Nothing in the copy should be a picture; everything else in the listing is to be restated exactly.

> _Recorded information_
--------------------
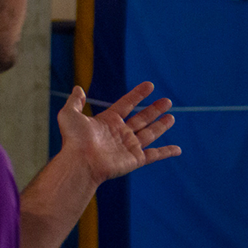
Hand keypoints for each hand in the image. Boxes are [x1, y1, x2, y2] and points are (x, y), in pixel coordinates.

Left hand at [56, 82, 180, 183]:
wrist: (80, 161)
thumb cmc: (74, 139)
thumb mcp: (69, 114)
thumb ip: (75, 101)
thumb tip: (78, 88)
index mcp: (107, 122)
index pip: (126, 104)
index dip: (138, 95)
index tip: (150, 85)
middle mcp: (119, 133)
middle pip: (141, 118)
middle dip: (154, 110)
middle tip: (167, 101)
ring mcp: (128, 146)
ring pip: (149, 133)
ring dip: (161, 125)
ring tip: (172, 117)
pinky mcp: (135, 159)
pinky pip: (155, 155)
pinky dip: (167, 152)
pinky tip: (177, 149)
--------------------
> _Exercise solution_
Hand keypoints for each hand in the image. Boxes are [x1, y1, x2, y2] and points are (x, y), in pixel coordinates.

Left hand at [56, 82, 180, 183]:
wrist: (80, 161)
thumb cmc: (74, 139)
thumb mcp: (69, 114)
thumb ip: (75, 101)
thumb tip: (78, 88)
index mcp: (107, 122)
index pip: (126, 104)
index dip: (138, 95)
index tip: (150, 85)
middle mcp: (119, 133)
middle pip: (141, 118)
middle dip: (154, 110)
middle tip: (167, 101)
ring mcp: (128, 146)
ring pip: (149, 133)
ring dip: (161, 125)
ring tip: (172, 117)
pinky mcp: (135, 159)
pinky pip: (155, 155)
pinky dip: (167, 152)
pinky tip: (177, 149)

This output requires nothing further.